The Black Business

5.4K 476 69
                                    

Hey, akhirnya aku bisa menyentuh laptop dengan koneksi lagi setelah sibuk sekali dengan kegiatan di dunia real. Hehe

Aih, sedih sekali tiap baca komentar tentang ceritaku yang disama ratakan dengan sinetron, hahai, tapi masa bodoh dengan mereka yang beranggapan seperti itu. Itu hak mereka. Untuk berkomentar, yang aku tahu aku hanya menulis, menyalurkan hobiku.

Saya ucapkan terima kasih kepada para pembaca yang masih sempetin buat baca kelanjutan Missing, yang hanya update satu minggu sekali, seperti saya ini adaah penulis yang udah legend saja. Bukan maksud seperti itu, saya harus membagi waktu antara menulis dan kegiatan saya. Semoga kalian mengerti.

Saya tidak akan menagih minta vote atau respon lagi, jadi vote lah jika kalian suka dengan cerita ini. Atau responlah jika kalian ingin berkomentar. Oh iya, saya sangat berterima kasih kepada para reader yang sudah vote, kalian tahu, kalian yang membuat saya masih bertahan menulis di wattpad. Thanks

***The Black Business***

Diaz bergerak, melangkahkan kakinya panjang-panjang. Matanya waspada, menyisir jalan masuk menuju stasiun kereta bawah tanah kota Rio. Kamera kecil masih menggantung di lehernya, dengan tas pinggang kecil yang menempel.

Diaz melempar senyum pada setiap orang-orang yang berpapasan dengannya, dua-tiga orang tidak menggubrisnya. Terlalu terburu-buru menuju tempat tujuannya, atau sibuk dengan ponsel mereka. Pekerjaan yang memasuki deadline.

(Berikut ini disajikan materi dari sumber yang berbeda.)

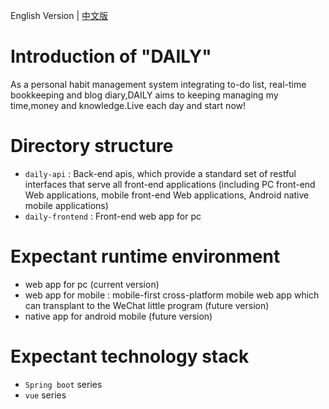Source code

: English Version | [中文版](./README_CN.md) 

# Introduction of "DAILY" 
As a personal habit management system integrating to-do list, real-time bookkeeping and blog diary,DAILY aims to keeping managing my time,money and knowledge.Live each day and start now!

# Directory structure
- `daily-api` : Back-end apis, which provide a standard set of restful interfaces that serve all front-end applications (including PC front-end Web applications, mobile front-end Web applications, Android native mobile applications)
- `daily-frontend` : Front-end web app for pc

# Expectant runtime environment
- web app for pc (current version) 
- web app for mobile : mobile-first cross-platform mobile web app which can transplant to the WeChat little program (future version) 
- native app for android mobile (future version) 

# Expectant technology stack
- `Spring boot` series
- `vue` series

Malam ini Diaz harus menyelesaikan pekerjaan terakhirnya, setelah itu dirinya ingin pensiun saja. Ingin menjadi orang normal, membangun kedai kopi di pinggir jalan kota Rio dengan uang tabungan hasil kerja kerasnya selama bertahun-tahun. Dan yang lebih penting dari itu semua, Diaz ingin bertemu dengan kawan lamanya. Damien dan Calista.

Ah, berbicara soal Damien, Diaz jadi ingat dengan pria pirang jangkung bermata biru itu. Masih melangkah, Diaz mengelurakan ponselnya, mengamati nomor Calvin, hendak meneleponnya, kemudian urung, ketika mata Diaz terpaku pada petugas keamanaan stasiun yang sedang memeriksa setiap calon penumpang yang masuk.

Diaz mengumpat, kesal sekali terhadap orang bodoh yang menembak mati pria sebulan lalu –yang karena berkatnya, penjagaan stasiun menjadi sangat ketat.

Diaz memutar badan, mencari jalan lain untuk masuk ke dalam stasiun. Matanya jeli sekali mengamati sekitar. Namun sial, Diaz tidak menemukan jalan tikus lain. Akses ke dalam hanya ada satu, melewati petugas sialan itu.

Diaz melirik jam tangannya. 8. 45 P.M. Itu berarti dia hanya punya waktu 15 menit untuk menyelesaikan bisnis terakhirnya. Menemui seseorang untuk menyerahkan barang pesanannya. Sesuai janji bossnya, dia akan dibebas tugaskan jika berhasil menyelesaikan tugasnya.

Senyum menghiasi wajah Diaz, senang sekali dirinya membayangkan kehidupan bebas yang terenggut selama lima belas tahun bisa berakhir. Dirinya bisa kembali menemui Damien dan Calista tanpa khawatir ke dua sahabatnya itu akan bertanya perihal pekerjaannya.

Waktu yang dijanjikan semakin berkurang, Diaz tidak punya waktu untuk membayangkan mimpi indahnya. Percuma saja. Mimpi itu tidak akan terwujud jika dirinya gagal dalam misi terakhir.

Diaz mengedarkan pandangan, mencari celah, membuat strategi jitu untuk masuk ke dalam stasiun. Mengamati beberapa orang yang berlalu lalang yang sebagian besar sibuk dengan aktivitasnya masing-masing. Tampak tidak peduli sekitar.

"Sial. Tidak ada yang bisa di harapkan." Diaz mengumpat, kemudian tersenyum pada saat melihat seorang perempuan manula yang bersusah payah berjalan. Kasihan sekali perempuan tua itu. Berjalan tanpa ada yang peduli. Dampak dari masyarakat modern. Individualisme.